▶ TASK TO COMPLETE
Tally the lines in the rows below that contain the string "cookies". Reply with the number only.

Entries drawn from a collection:
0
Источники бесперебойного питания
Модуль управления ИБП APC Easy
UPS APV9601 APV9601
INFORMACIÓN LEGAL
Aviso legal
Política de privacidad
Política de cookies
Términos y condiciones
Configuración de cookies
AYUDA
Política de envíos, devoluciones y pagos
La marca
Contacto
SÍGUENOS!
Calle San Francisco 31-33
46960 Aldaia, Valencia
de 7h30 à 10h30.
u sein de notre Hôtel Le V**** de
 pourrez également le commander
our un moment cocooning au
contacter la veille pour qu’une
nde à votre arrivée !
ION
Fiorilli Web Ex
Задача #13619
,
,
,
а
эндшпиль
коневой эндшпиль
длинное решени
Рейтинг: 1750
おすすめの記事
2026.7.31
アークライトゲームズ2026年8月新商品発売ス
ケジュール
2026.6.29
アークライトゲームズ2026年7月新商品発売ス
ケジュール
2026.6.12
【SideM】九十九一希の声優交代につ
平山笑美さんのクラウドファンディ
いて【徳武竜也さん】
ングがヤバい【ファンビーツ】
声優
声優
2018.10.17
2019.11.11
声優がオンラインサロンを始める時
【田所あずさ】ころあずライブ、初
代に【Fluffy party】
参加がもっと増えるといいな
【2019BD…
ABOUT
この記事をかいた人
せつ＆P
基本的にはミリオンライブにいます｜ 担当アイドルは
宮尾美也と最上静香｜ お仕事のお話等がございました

==

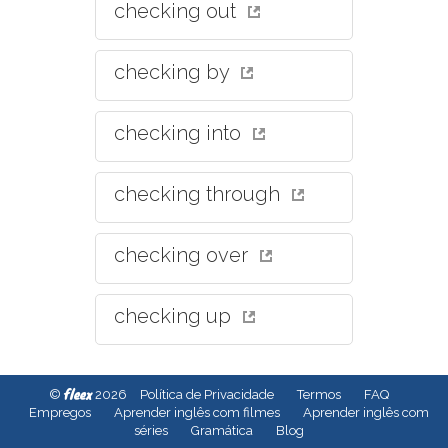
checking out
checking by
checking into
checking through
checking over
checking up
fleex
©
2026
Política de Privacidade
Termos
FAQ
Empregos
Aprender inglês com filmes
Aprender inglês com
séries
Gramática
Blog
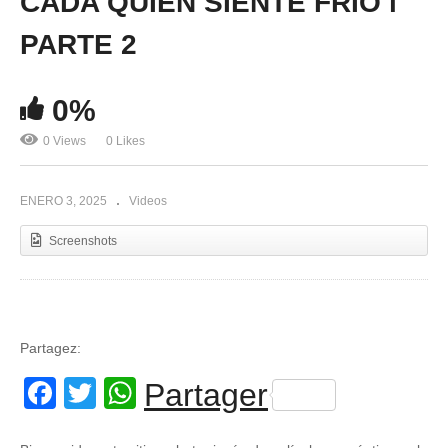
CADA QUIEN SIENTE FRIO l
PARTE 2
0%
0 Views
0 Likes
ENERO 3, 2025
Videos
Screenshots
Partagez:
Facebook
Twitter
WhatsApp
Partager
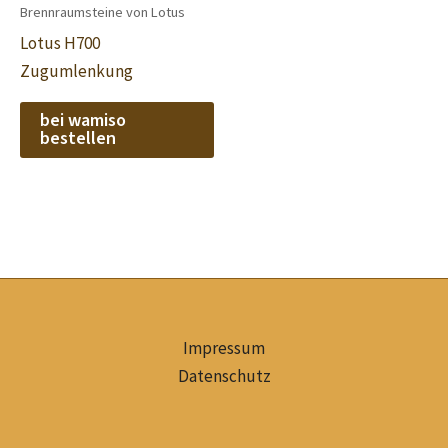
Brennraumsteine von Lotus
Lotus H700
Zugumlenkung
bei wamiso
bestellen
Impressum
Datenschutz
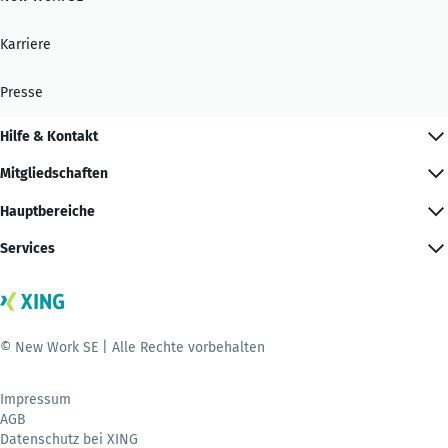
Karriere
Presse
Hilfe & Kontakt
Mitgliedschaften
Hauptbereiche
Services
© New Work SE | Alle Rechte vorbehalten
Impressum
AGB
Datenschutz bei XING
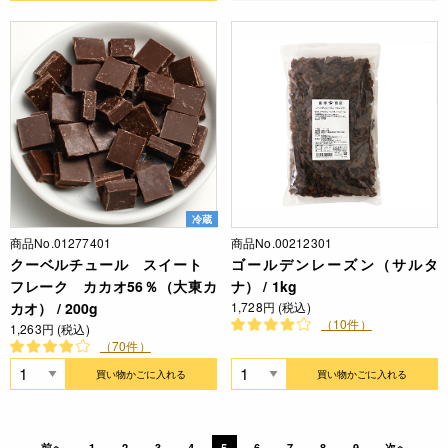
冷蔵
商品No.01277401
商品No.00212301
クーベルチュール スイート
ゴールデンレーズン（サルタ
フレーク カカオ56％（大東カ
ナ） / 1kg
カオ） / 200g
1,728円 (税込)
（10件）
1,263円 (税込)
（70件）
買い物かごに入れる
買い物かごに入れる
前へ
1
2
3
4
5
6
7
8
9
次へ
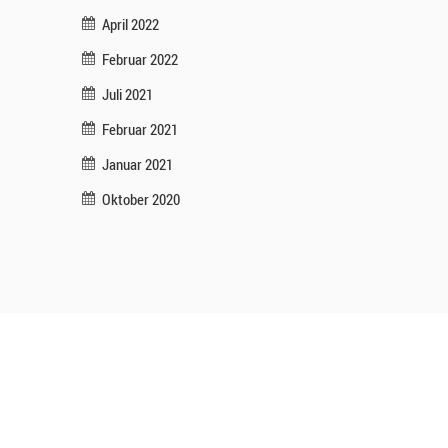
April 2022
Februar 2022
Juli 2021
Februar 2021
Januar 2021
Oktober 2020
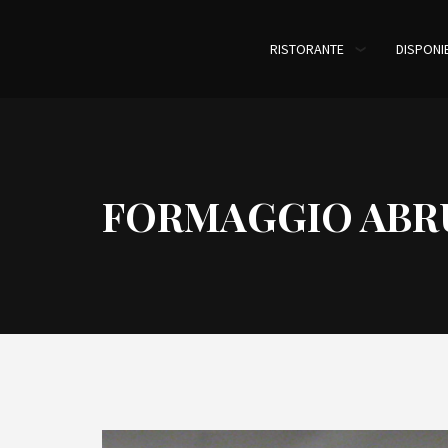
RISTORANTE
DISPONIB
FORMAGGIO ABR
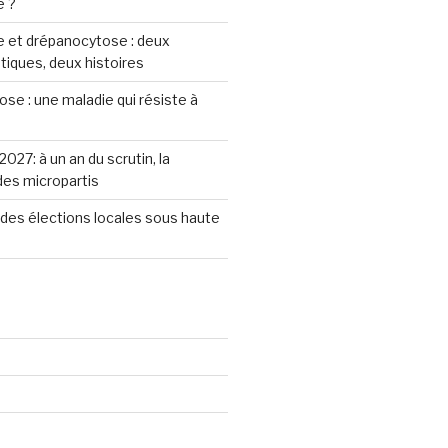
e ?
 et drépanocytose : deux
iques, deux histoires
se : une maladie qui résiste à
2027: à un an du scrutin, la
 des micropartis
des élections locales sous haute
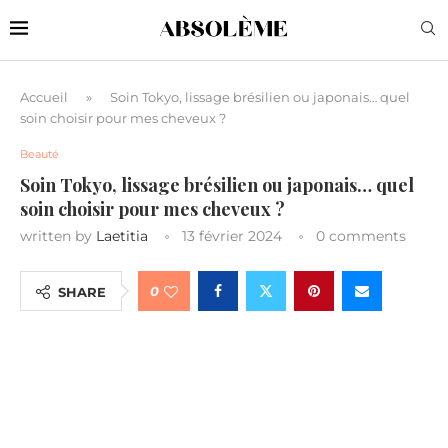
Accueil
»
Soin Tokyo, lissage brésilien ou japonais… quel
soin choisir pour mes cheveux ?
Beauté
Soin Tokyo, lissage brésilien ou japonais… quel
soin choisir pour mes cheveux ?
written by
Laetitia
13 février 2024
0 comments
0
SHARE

▶ RESPONSE BOX
2